### SOURCE DATA
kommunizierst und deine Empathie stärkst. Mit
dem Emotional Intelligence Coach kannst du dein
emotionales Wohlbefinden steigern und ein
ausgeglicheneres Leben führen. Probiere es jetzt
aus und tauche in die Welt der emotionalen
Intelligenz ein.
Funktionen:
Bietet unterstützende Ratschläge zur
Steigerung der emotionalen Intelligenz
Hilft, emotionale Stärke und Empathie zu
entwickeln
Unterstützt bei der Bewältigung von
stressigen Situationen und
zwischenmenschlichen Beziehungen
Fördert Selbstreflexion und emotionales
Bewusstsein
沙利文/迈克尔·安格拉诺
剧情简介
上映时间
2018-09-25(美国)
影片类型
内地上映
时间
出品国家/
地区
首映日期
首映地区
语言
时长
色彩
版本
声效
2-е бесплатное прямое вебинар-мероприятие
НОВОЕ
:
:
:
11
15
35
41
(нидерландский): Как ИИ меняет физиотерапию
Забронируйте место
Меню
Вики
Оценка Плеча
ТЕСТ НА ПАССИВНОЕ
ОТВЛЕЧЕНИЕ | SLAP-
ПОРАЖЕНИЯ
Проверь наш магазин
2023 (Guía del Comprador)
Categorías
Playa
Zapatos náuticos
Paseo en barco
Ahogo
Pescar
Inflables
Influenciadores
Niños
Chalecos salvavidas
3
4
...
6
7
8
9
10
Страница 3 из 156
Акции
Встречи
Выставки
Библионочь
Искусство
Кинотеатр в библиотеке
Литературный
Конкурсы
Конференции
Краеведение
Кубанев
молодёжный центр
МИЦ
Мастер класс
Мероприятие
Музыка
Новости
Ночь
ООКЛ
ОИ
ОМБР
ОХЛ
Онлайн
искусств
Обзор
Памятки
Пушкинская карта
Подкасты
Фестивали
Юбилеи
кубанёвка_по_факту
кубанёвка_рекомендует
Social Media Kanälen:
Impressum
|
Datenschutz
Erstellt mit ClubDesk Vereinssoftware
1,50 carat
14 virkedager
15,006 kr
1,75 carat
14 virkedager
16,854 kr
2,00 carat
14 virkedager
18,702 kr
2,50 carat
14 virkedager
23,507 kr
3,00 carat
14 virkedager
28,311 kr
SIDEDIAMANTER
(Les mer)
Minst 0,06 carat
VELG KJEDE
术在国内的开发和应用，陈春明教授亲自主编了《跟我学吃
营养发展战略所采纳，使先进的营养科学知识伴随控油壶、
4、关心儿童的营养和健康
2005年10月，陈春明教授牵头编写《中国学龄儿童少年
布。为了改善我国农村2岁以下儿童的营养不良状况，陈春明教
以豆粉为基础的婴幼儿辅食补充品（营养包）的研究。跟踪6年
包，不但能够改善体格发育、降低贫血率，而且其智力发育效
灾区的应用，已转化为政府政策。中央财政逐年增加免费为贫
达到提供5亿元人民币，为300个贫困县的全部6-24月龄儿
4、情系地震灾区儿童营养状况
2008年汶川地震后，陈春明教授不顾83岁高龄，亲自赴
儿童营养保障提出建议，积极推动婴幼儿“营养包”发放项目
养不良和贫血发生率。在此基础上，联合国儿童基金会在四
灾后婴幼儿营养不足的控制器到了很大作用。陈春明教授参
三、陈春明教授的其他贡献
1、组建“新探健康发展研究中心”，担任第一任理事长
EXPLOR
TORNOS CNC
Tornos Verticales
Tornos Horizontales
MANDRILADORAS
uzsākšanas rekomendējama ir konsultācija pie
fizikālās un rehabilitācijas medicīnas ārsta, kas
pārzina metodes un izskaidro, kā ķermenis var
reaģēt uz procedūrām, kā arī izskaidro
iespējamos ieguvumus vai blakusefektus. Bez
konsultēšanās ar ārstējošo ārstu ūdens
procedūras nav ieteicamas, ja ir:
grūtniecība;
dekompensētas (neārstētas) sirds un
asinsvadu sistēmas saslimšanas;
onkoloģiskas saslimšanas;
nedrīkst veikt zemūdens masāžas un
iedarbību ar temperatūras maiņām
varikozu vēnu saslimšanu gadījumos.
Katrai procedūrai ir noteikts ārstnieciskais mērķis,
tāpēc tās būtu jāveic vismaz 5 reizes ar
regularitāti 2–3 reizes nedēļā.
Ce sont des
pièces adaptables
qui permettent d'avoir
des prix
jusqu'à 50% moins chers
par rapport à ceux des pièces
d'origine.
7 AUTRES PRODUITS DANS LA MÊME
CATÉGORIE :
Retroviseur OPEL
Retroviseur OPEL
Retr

### EXERCISE DETAILS
Copy out every line of the records above, character for character and in the same order.

### EXERCISE ANSWER
kommunizierst und deine Empathie stärkst. Mit
dem Emotional Intelligence Coach kannst du dein
emotionales Wohlbefinden steigern und ein
ausgeglicheneres Leben führen. Probiere es jetzt
aus und tauche in die Welt der emotionalen
Intelligenz ein.
Funktionen:
Bietet unterstützende Ratschläge zur
Steigerung der emotionalen Intelligenz
Hilft, emotionale Stärke und Empathie zu
entwickeln
Unterstützt bei der Bewältigung von
stressigen Situationen und
zwischenmenschlichen Beziehungen
Fördert Selbstreflexion und emotionales
Bewusstsein
沙利文/迈克尔·安格拉诺
剧情简介
上映时间
2018-09-25(美国)
影片类型
内地上映
时间
出品国家/
地区
首映日期
首映地区
语言
时长
色彩
版本
声效
2-е бесплатное прямое вебинар-мероприятие
НОВОЕ
:
:
:
11
15
35
41
(нидерландский): Как ИИ меняет физиотерапию
Забронируйте место
Меню
Вики
Оценка Плеча
ТЕСТ НА ПАССИВНОЕ
ОТВЛЕЧЕНИЕ | SLAP-
ПОРАЖЕНИЯ
Проверь наш магазин
2023 (Guía del Comprador)
Categorías
Playa
Zapatos náuticos
Paseo en barco
Ahogo
Pescar
Inflables
Influenciadores
Niños
Chalecos salvavidas
3
4
...
6
7
8
9
10
Страница 3 из 156
Акции
Встречи
Выставки
Библионочь
Искусство
Кинотеатр в библиотеке
Литературный
Конкурсы
Конференции
Краеведение
Кубанев
молодёжный центр
МИЦ
Мастер класс
Мероприятие
Музыка
Новости
Ночь
ООКЛ
ОИ
ОМБР
ОХЛ
Онлайн
искусств
Обзор
Памятки
Пушкинская карта
Подкасты
Фестивали
Юбилеи
кубанёвка_по_факту
кубанёвка_рекомендует
Social Media Kanälen:
Impressum
|
Datenschutz
Erstellt mit ClubDesk Vereinssoftware
1,50 carat
14 virkedager
15,006 kr
1,75 carat
14 virkedager
16,854 kr
2,00 carat
14 virkedager
18,702 kr
2,50 carat
14 virkedager
23,507 kr
3,00 carat
14 virkedager
28,311 kr
SIDEDIAMANTER
(Les mer)
Minst 0,06 carat
VELG KJEDE
术在国内的开发和应用，陈春明教授亲自主编了《跟我学吃
营养发展战略所采纳，使先进的营养科学知识伴随控油壶、
4、关心儿童的营养和健康
2005年10月，陈春明教授牵头编写《中国学龄儿童少年
布。为了改善我国农村2岁以下儿童的营养不良状况，陈春明教
以豆粉为基础的婴幼儿辅食补充品（营养包）的研究。跟踪6年
包，不但能够改善体格发育、降低贫血率，而且其智力发育效
灾区的应用，已转化为政府政策。中央财政逐年增加免费为贫
达到提供5亿元人民币，为300个贫困县的全部6-24月龄儿
4、情系地震灾区儿童营养状况
2008年汶川地震后，陈春明教授不顾83岁高龄，亲自赴
儿童营养保障提出建议，积极推动婴幼儿“营养包”发放项目
养不良和贫血发生率。在此基础上，联合国儿童基金会在四
灾后婴幼儿营养不足的控制器到了很大作用。陈春明教授参
三、陈春明教授的其他贡献
1、组建“新探健康发展研究中心”，担任第一任理事长
EXPLOR
TORNOS CNC
Tornos Verticales
Tornos Horizontales
MANDRILADORAS
uzsākšanas rekomendējama ir konsultācija pie
fizikālās un rehabilitācijas medicīnas ārsta, kas
pārzina metodes un izskaidro, kā ķermenis var
reaģēt uz procedūrām, kā arī izskaidro
iespējamos ieguvumus vai blakusefektus. Bez
konsultēšanās ar ārstējošo ārstu ūdens
procedūras nav ieteicamas, ja ir:
grūtniecība;
dekompensētas (neārstētas) sirds un
asinsvadu sistēmas saslimšanas;
onkoloģiskas saslimšanas;
nedrīkst veikt zemūdens masāžas un
iedarbību ar temperatūras maiņām
varikozu vēnu saslimšanu gadījumos.
Katrai procedūrai ir noteikts ārstnieciskais mērķis,
tāpēc tās būtu jāveic vismaz 5 reizes ar
regularitāti 2–3 reizes nedēļā.
Ce sont des
pièces adaptables
qui permettent d'avoir
des prix
jusqu'à 50% moins chers
par rapport à ceux des pièces
d'origine.
7 AUTRES PRODUITS DANS LA MÊME
CATÉGORIE :
Retroviseur OPEL
Retroviseur OPEL
Retr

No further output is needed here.